- Chamath Palihapitiya said he isn't responsible for the poor performance of so-called blank check companies.
- Instead, the venture capitalist blamed Fed policy for causing the market rout this year, according to his recent interview with the NYT.
The Fed crushed the bubble in special purpose acquisition companies, Chamath Palihapitiya said, deflecting blame for the poor performance of companies he took public in recent years.
"Nobody forced anybody to invest in anything," the venture capitalist, who is also known as the "SPAC King," told the New York Times, adding that Fed rate hikes ended the era of cheap money that allowed so-called blank check companies to thrive.
The comments doubled down on his previous attempts to pin the responsibility on the central bank and its chairman.
"The long-term regime in which we operate has changed," he said at a conference in Manhattan in October. "That is not in the control of one human being except Jerome Powell."
Palihapitiya was a prominent booster of SPACs – shell companies that raise capital to expedite the IPO of an existing company, often with less regulatory oversight.
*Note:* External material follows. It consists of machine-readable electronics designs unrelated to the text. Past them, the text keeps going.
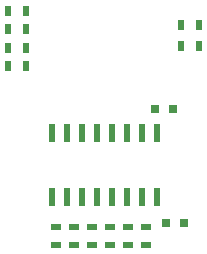
<source format=gtp>
G04 #@! TF.GenerationSoftware,KiCad,Pcbnew,(2017-09-19 revision dddaa7e69)-makepkg*
G04 #@! TF.CreationDate,2017-12-24T07:49:48+10:30*
G04 #@! TF.ProjectId,din_isolated_SPI,64696E5F69736F6C617465645F535049,rev?*
G04 #@! TF.SameCoordinates,Original*
G04 #@! TF.FileFunction,Paste,Top*
G04 #@! TF.FilePolarity,Positive*
%FSLAX46Y46*%
G04 Gerber Fmt 4.6, Leading zero omitted, Abs format (unit mm)*
G04 Created by KiCad (PCBNEW (2017-09-19 revision dddaa7e69)-makepkg) date 12/24/17 07:49:48*
%MOMM*%
%LPD*%
G01*
G04 APERTURE LIST*
%ADD10R,0.900000X0.500000*%
%ADD11R,0.800000X0.750000*%
%ADD12R,0.500000X0.900000*%
%ADD13R,0.600000X1.500000*%
G04 APERTURE END LIST*
D10*
X128651000Y-83768500D03*
X128651000Y-85268500D03*
D11*
X138482000Y-73787000D03*
X136982000Y-73787000D03*
X137934000Y-83439000D03*
X139434000Y-83439000D03*
D12*
X124536000Y-67013700D03*
X126036000Y-67013700D03*
X126036000Y-65468500D03*
X124536000Y-65468500D03*
X124536000Y-68558800D03*
X126036000Y-68558800D03*
X126036000Y-70104000D03*
X124536000Y-70104000D03*
X140704000Y-66675000D03*
X139204000Y-66675000D03*
D10*
X136271000Y-85268500D03*
X136271000Y-83768500D03*
X133223000Y-83768500D03*
X133223000Y-85268500D03*
X131699000Y-85268500D03*
X131699000Y-83768500D03*
X130175000Y-83768500D03*
X130175000Y-85268500D03*
D12*
X139204000Y-68453000D03*
X140704000Y-68453000D03*
D10*
X134747000Y-83768500D03*
X134747000Y-85268500D03*
D13*
X137160000Y-81186000D03*
X135890000Y-81186000D03*
X134620000Y-81186000D03*
X133350000Y-81186000D03*
X132080000Y-81186000D03*
X130810000Y-81186000D03*
X129540000Y-81186000D03*
X128270000Y-81186000D03*
X128270000Y-75786000D03*
X129540000Y-75786000D03*
X130810000Y-75786000D03*
X132080000Y-75786000D03*
X133350000Y-75786000D03*
X134620000Y-75786000D03*
X135890000Y-75786000D03*
X137160000Y-75786000D03*
M02*

</source>
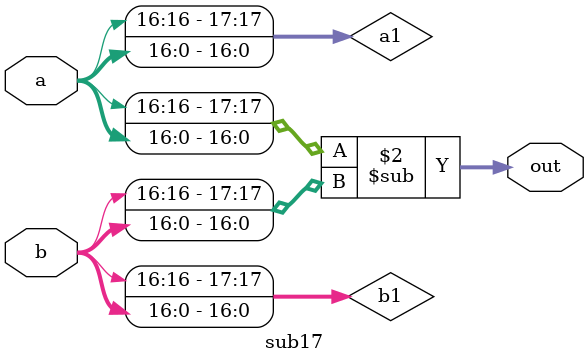
<source format=v>
`timescale 1ns / 1ps


module sub17(a,b,out); 
input[16:0] a,b; 
output[17:0] out; 
reg[17:0] out; 
wire[17:0] a1={a[16],a[16:0]}; 
wire[17:0] b1={b[16],b[16:0]}; 
always @(a1 or b1) 
begin 
 out = a1-b1; 
end
endmodule

</source>
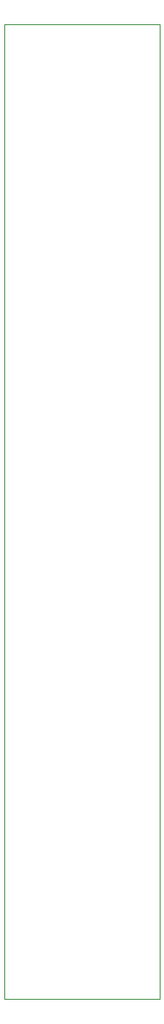
<source format=gbr>
%TF.GenerationSoftware,KiCad,Pcbnew,(6.0.4-0)*%
%TF.CreationDate,2022-12-20T07:59:27-08:00*%
%TF.ProjectId,slutch,736c7574-6368-42e6-9b69-6361645f7063,rev?*%
%TF.SameCoordinates,Original*%
%TF.FileFunction,Profile,NP*%
%FSLAX46Y46*%
G04 Gerber Fmt 4.6, Leading zero omitted, Abs format (unit mm)*
G04 Created by KiCad (PCBNEW (6.0.4-0)) date 2022-12-20 07:59:27*
%MOMM*%
%LPD*%
G01*
G04 APERTURE LIST*
%TA.AperFunction,Profile*%
%ADD10C,0.100000*%
%TD*%
G04 APERTURE END LIST*
D10*
X177800000Y-127000000D02*
X193040000Y-127000000D01*
X193040000Y-127000000D02*
X193040000Y-31750000D01*
X193040000Y-31750000D02*
X177800000Y-31750000D01*
X177800000Y-31750000D02*
X177800000Y-127000000D01*
M02*

</source>
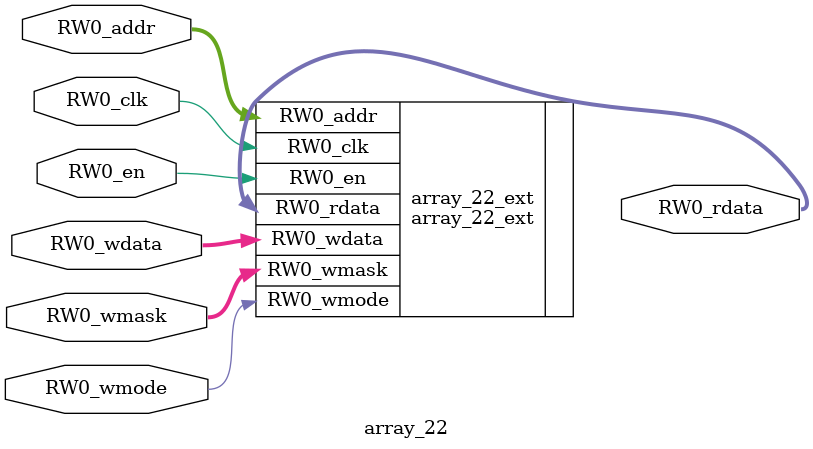
<source format=sv>
`ifndef RANDOMIZE
  `ifdef RANDOMIZE_MEM_INIT
    `define RANDOMIZE
  `endif // RANDOMIZE_MEM_INIT
`endif // not def RANDOMIZE
`ifndef RANDOMIZE
  `ifdef RANDOMIZE_REG_INIT
    `define RANDOMIZE
  `endif // RANDOMIZE_REG_INIT
`endif // not def RANDOMIZE

`ifndef RANDOM
  `define RANDOM $random
`endif // not def RANDOM

// Users can define INIT_RANDOM as general code that gets injected into the
// initializer block for modules with registers.
`ifndef INIT_RANDOM
  `define INIT_RANDOM
`endif // not def INIT_RANDOM

// If using random initialization, you can also define RANDOMIZE_DELAY to
// customize the delay used, otherwise 0.002 is used.
`ifndef RANDOMIZE_DELAY
  `define RANDOMIZE_DELAY 0.002
`endif // not def RANDOMIZE_DELAY

// Define INIT_RANDOM_PROLOG_ for use in our modules below.
`ifndef INIT_RANDOM_PROLOG_
  `ifdef RANDOMIZE
    `ifdef VERILATOR
      `define INIT_RANDOM_PROLOG_ `INIT_RANDOM
    `else  // VERILATOR
      `define INIT_RANDOM_PROLOG_ `INIT_RANDOM #`RANDOMIZE_DELAY begin end
    `endif // VERILATOR
  `else  // RANDOMIZE
    `define INIT_RANDOM_PROLOG_
  `endif // RANDOMIZE
`endif // not def INIT_RANDOM_PROLOG_

// Include register initializers in init blocks unless synthesis is set
`ifndef SYNTHESIS
  `ifndef ENABLE_INITIAL_REG_
    `define ENABLE_INITIAL_REG_
  `endif // not def ENABLE_INITIAL_REG_
`endif // not def SYNTHESIS

// Include rmemory initializers in init blocks unless synthesis is set
`ifndef SYNTHESIS
  `ifndef ENABLE_INITIAL_MEM_
    `define ENABLE_INITIAL_MEM_
  `endif // not def ENABLE_INITIAL_MEM_
`endif // not def SYNTHESIS

module array_22(
  input  [10:0] RW0_addr,
  input         RW0_en,
  input         RW0_clk,
  input         RW0_wmode,
  input  [41:0] RW0_wdata,
  output [41:0] RW0_rdata,
  input  [5:0]  RW0_wmask
);

  array_22_ext array_22_ext (
    .RW0_addr  (RW0_addr),
    .RW0_en    (RW0_en),
    .RW0_clk   (RW0_clk),
    .RW0_wmode (RW0_wmode),
    .RW0_wdata (RW0_wdata),
    .RW0_rdata (RW0_rdata),
    .RW0_wmask (RW0_wmask)
  );
endmodule


</source>
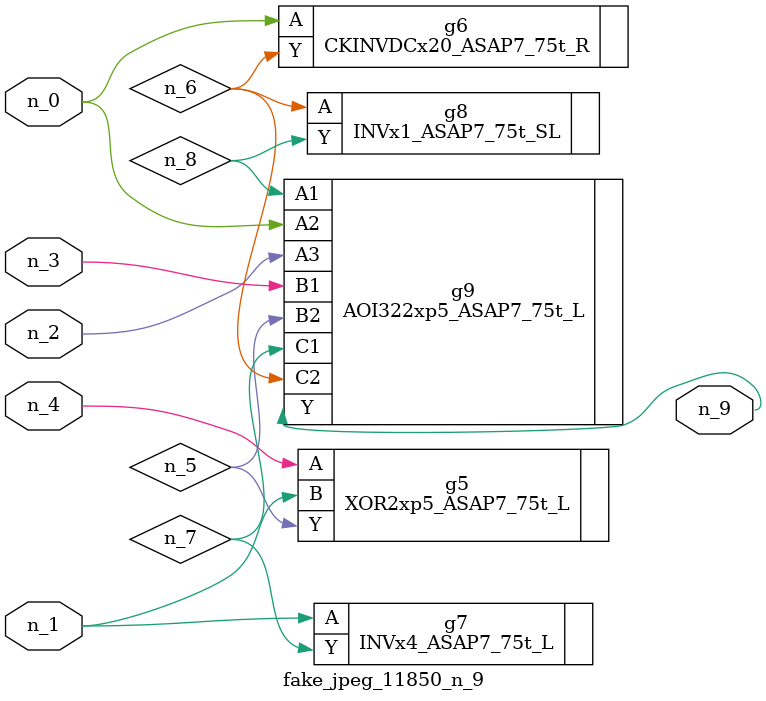
<source format=v>
module fake_jpeg_11850_n_9 (n_3, n_2, n_1, n_0, n_4, n_9);

input n_3;
input n_2;
input n_1;
input n_0;
input n_4;

output n_9;

wire n_8;
wire n_6;
wire n_5;
wire n_7;

XOR2xp5_ASAP7_75t_L g5 ( 
.A(n_4),
.B(n_1),
.Y(n_5)
);

CKINVDCx20_ASAP7_75t_R g6 ( 
.A(n_0),
.Y(n_6)
);

INVx4_ASAP7_75t_L g7 ( 
.A(n_1),
.Y(n_7)
);

INVx1_ASAP7_75t_SL g8 ( 
.A(n_6),
.Y(n_8)
);

AOI322xp5_ASAP7_75t_L g9 ( 
.A1(n_8),
.A2(n_0),
.A3(n_2),
.B1(n_3),
.B2(n_5),
.C1(n_7),
.C2(n_6),
.Y(n_9)
);


endmodule
</source>
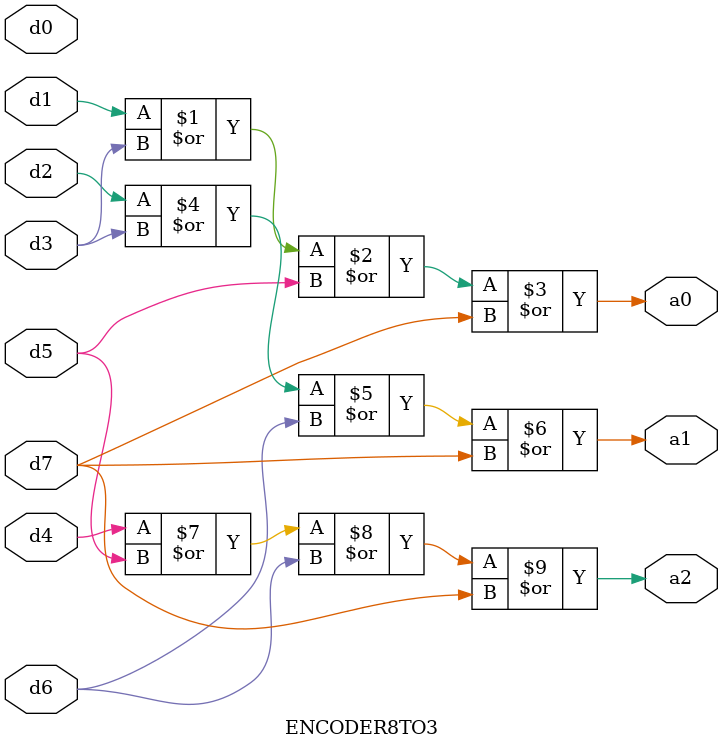
<source format=v>
module ENCODER8TO3(a0,a1,a2,d0,d1,d2,d3,d4,d5,d6,d7);
input d0,d1,d2,d3,d4,d5,d6,d7;
output a0,a1,a2;
assign a0=d1|d3|d5|d7;
assign a1=d2|d3|d6|d7;
assign a2=d4|d5|d6|d7;
endmodule

</source>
He used SPACs to bring 10 businesses public, including Virgin Galactic, Opendoor, and his own SPAC in 2017, Social Capital.
He amassed a large following as stock prices for those firms skyrocketed, with Virgin Galactic gaining 440% and Opendoor gaining 246% by February of last year. He would later sell off his own shares, months before a steep sell-off in the SPACs.
Most of Palihapitiya's SPACs went public during the pandemic, when ultra-low interest rates and ample liquidity in the market caused the boom in meme stocks and other volatile assets. That was a "perverted" and "distorted" marketplace created by the Fed, he said earlier this year, criticizing the low interest rates that allowed speculation and SPAC companies to take hold of investors.
But the Fed has raised interest rates 375 basis points so far this year in a scramble to rein in inflation. That rapid pace of tightening has weighed heavily on markets this year, and amped up anxiety that the Fed could squeeze the economy into a recession.